New beta: just bring a couple cams and suck it up.
|By J. Albers|
Jan 28, 2011
I don't see anything wrong with Daniel's post. Perhaps you don't want more info, but maybe others do. In fact, from my perspective, your comments are more erroneous than his. For example, there is no 5.8R on the last pitch (there is some R climbing, but it isn't 5.8...and the R-rated stuff is not sustained R either). Furthermore, I would say that the most competent leader should be leading the last pitch since it is the only portion of this climb that a leader could get hurt on; the earlier pitches, while harder, are very well bolted and could be hang dogged into submission.
While I am sure that you meant well, that doesn't change the fact that your post is kinda snobby. You never know when someone might think it ironic that you tell someone else to "suck it up" on a mildly runout pitch that you think is "R++".
As far as the route is concerned...very nice.

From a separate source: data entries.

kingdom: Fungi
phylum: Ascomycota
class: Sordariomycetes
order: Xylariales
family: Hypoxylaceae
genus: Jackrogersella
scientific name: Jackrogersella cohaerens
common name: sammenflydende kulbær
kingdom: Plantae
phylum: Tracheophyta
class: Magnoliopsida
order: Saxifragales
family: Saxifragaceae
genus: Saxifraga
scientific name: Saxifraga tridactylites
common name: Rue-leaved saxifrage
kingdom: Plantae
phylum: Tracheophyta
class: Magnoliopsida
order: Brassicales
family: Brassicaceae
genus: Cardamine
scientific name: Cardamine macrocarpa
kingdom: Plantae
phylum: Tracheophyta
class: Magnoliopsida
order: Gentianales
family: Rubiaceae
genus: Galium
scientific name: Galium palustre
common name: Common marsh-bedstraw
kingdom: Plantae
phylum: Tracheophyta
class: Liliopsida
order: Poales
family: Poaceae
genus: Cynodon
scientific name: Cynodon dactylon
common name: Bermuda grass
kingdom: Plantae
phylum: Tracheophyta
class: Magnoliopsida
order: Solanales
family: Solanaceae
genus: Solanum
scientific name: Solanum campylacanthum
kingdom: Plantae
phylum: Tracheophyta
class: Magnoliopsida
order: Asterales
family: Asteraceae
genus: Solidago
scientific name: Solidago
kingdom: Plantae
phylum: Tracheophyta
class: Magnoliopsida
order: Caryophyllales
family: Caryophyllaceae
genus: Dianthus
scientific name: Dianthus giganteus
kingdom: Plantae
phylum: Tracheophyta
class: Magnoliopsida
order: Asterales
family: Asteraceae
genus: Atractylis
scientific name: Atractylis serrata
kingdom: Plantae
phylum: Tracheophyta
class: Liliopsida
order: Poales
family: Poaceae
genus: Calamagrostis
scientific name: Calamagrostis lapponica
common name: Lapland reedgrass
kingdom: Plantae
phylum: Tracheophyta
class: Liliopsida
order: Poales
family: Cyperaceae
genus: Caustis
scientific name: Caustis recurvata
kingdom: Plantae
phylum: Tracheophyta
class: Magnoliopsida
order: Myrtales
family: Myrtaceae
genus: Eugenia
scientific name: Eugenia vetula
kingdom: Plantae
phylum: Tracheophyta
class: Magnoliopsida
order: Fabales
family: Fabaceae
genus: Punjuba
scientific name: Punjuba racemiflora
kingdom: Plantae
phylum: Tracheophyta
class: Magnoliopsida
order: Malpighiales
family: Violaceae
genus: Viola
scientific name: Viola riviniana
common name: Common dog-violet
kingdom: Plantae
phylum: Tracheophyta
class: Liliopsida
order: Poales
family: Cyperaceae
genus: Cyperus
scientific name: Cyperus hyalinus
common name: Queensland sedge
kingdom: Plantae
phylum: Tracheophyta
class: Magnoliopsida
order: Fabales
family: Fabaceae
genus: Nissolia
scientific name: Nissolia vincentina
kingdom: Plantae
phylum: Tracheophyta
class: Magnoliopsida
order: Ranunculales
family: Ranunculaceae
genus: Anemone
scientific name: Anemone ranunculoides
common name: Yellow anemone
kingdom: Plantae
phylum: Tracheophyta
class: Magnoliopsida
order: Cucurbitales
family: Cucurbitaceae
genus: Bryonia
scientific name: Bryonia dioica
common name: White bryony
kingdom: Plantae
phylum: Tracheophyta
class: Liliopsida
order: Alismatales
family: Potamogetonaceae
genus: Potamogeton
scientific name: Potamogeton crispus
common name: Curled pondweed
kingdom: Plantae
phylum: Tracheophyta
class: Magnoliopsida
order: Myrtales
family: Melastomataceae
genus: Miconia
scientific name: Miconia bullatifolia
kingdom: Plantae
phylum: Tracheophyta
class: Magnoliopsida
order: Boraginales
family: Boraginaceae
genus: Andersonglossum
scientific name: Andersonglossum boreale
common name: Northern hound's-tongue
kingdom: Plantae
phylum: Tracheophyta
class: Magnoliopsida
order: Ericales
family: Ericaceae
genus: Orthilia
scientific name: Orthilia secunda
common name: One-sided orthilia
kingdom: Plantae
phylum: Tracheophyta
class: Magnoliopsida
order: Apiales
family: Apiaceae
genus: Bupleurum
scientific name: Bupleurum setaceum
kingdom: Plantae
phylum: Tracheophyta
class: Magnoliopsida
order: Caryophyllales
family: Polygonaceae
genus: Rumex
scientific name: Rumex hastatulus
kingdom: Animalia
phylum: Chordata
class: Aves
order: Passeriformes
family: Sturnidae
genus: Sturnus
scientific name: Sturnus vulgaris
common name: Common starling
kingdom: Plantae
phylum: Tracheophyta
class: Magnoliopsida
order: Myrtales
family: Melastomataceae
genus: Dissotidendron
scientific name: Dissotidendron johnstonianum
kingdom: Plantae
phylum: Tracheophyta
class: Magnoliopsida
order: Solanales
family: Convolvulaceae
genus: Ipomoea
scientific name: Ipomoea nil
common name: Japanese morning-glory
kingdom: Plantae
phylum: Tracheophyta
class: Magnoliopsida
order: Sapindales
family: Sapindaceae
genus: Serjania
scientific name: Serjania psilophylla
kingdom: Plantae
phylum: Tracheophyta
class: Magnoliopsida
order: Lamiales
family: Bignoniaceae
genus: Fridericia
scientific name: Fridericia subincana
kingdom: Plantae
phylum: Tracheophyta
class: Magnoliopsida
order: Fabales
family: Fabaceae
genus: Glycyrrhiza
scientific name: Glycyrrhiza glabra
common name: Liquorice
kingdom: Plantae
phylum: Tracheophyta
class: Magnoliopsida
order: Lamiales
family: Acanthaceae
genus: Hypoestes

Though the hodgepodge of bolted anchors on this thing is a bit messy and unsightly. As Sal stated, the upper pitches are some of the best climbing on the route. Great line on generally good rock and the views are stellar to go with it.
From: Salt Lake City, UT
Jan 30, 2011
Thanks for your input, J. Albers, but I stand by my comments. There's still something to be said for figuring things out on your own.
For the record, the guidebooks out there label the last couple pitches of Bolee Gold as 5.8 iirc, hence why I wrote that. (The route poster also labels it 5.8.) I agree that most of those moves are more like 5.5-5.7, but I guess there are a few slab moves of 5.8 in there (not necessarily near protection).
I've done my share of run-out leading and I think whatever placements exist (especially on this route) the leader will find easily. I led those pitches with no beta and had zero problems...and I'm a mediocre climber. With the exception of beta on required gear size or whether cruxes are protected in general or not, my belief is the main beta for run-outs is: suck it up or don't lead it.
Edited to add: the 'R++' comment was somewhat tongue-in-cheek, but I think I had 4-5 pieces of protection in 200 feet of climbing, so I would consider that more than 'mildly' run-out, myself, although not unreasonable for the climbing. Ymmv.
Nov 12, 2012
Did this climb last weekend. The whole thing was great--memorable moves and awesome exposure--definitely a must do at Sugarloaf. A bit of additional beta: both my partner and I are around 5'7" and we felt that the end of the last pitch (5.7R in supertopo) seemed way harder than 5.7. I'd say that due to the number of reachy moves and difficult routefinding over lichen-y rock, anyone under 5'8" should be confident at leading runout 5.9 face before attempting to lead the last pitch.
From: Rocklin, Ca
May 8, 2013
Great route! One of my favorites I have ever done anywhere! First two pitches link easily and are well protected mostly positive holds but consistent climbing. I agree with most of the poster in that the rest of the route is considerably run-out and 5.8. Have your head screwed on right. A truly proud route with a proud an unique summit.